State Ingnores Miami's Homeless Sex Offenders
Miami's colony of sex offenders is a lot like a big, stubborn pimple on the nose of the city: Nobody likes it and yet it just keeps growing. So it's no surprise that after nearly two years of policymakers ignoring the problem, it's gotten uglier.
In response, Miami city commissioners passed a good-intentioned, if somewhat toothless resolution yesterday. To sum it up: The city will ask the state to form a task force to study and solve the public-safety-meets-human-rights nightmare. The group will consist of law enforcement, researchers, lawmakers, and social justice advocates.

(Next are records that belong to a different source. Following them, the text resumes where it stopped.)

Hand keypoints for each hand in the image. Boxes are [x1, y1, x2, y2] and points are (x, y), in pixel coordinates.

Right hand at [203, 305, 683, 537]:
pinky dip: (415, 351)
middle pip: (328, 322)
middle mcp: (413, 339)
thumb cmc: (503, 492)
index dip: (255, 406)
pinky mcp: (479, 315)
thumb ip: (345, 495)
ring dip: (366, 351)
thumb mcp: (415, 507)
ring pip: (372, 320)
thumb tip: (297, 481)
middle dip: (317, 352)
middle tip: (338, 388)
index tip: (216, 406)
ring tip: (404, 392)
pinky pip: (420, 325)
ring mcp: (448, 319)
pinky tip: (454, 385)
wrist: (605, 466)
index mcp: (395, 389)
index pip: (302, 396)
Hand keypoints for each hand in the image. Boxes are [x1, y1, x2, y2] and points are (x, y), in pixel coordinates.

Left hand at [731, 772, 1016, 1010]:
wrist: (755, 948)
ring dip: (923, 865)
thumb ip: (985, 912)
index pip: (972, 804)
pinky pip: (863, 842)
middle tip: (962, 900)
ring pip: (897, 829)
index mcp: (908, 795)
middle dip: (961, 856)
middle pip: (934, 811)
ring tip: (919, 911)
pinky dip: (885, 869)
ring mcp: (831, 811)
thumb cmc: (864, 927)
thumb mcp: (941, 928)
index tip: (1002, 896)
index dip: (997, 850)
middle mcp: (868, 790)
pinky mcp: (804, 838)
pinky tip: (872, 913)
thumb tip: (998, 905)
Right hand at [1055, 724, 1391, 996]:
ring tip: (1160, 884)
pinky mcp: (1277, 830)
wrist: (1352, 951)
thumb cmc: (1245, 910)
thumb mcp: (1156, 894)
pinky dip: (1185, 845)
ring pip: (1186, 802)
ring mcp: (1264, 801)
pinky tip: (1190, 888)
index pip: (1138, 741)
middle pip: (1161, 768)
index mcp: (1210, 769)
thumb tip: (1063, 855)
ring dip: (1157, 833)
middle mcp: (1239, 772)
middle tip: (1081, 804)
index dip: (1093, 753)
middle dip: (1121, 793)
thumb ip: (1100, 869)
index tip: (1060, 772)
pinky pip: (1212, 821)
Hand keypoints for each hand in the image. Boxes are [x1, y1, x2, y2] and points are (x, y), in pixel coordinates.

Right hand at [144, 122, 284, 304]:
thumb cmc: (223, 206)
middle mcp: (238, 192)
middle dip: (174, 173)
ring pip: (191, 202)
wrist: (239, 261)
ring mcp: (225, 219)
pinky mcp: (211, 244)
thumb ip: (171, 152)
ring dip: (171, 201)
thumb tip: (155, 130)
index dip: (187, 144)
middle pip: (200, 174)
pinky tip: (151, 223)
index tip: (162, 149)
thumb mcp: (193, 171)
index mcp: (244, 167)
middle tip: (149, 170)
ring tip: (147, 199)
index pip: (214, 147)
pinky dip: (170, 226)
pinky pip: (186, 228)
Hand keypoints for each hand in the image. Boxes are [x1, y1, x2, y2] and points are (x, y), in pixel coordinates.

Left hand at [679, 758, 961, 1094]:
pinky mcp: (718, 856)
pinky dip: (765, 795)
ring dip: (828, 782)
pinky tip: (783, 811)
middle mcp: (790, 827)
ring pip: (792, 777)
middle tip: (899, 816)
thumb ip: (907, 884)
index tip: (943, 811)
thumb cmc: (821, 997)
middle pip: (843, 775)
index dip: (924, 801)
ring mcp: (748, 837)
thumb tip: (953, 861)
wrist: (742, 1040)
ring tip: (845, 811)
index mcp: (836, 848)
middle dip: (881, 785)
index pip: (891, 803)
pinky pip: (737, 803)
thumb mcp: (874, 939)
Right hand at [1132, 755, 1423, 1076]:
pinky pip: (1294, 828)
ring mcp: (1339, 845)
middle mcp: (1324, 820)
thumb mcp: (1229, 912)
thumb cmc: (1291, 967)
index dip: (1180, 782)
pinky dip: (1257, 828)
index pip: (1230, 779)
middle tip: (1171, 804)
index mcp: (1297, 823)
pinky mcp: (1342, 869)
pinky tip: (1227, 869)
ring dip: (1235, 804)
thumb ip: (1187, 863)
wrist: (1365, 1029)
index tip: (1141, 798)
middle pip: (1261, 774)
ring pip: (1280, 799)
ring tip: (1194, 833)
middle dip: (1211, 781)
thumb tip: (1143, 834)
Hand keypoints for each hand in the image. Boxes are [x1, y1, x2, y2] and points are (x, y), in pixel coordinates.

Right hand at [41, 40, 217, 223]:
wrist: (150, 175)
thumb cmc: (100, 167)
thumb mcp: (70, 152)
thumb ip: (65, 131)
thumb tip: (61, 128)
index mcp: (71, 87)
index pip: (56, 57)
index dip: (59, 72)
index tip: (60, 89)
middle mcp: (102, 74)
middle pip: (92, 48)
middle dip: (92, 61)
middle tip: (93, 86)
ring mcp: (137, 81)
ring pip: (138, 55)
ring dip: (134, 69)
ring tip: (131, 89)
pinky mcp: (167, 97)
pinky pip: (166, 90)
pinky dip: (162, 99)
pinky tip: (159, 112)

"Until we put the Governor on the spot, he will do nothing," Commissioner Marc Sarnoff told a late-morning city hall crowd of about twenty. "Until you put a politician on the spot, he will do nothing."
In the audience, a slim African American fellow nodded with an ironic little smirk. A poised, well-dressed women from the ACLU scribbled something onto a notebook. And Commissioner Tomas Regaldo took a call on his cell phone.
(More after jump.)
Afterwards, Miami Chief of Police John Timoney complained the encampment has "caused a great deal of strain on police recourses."
The bridge is one of the only places in Miami-Dade that doesn't violate an ordinance restricting offenders from living 2,500 from a school. The state sanctioned tent settlement has more than doubled since New Times broke the story in 2007.
Residents seem collectively unconvinced the city's new motion will do much. They have watched the elderly, the clinically insane, and the tremendously violent set up camp and flee the close quarters for past two years.
Says 31 year-old Juan Martin, who was convicted of exposing himself to a teenage girl: "Come on; nothing ever changes. I'm gonna be under here for the rest of my natural mother fucking life."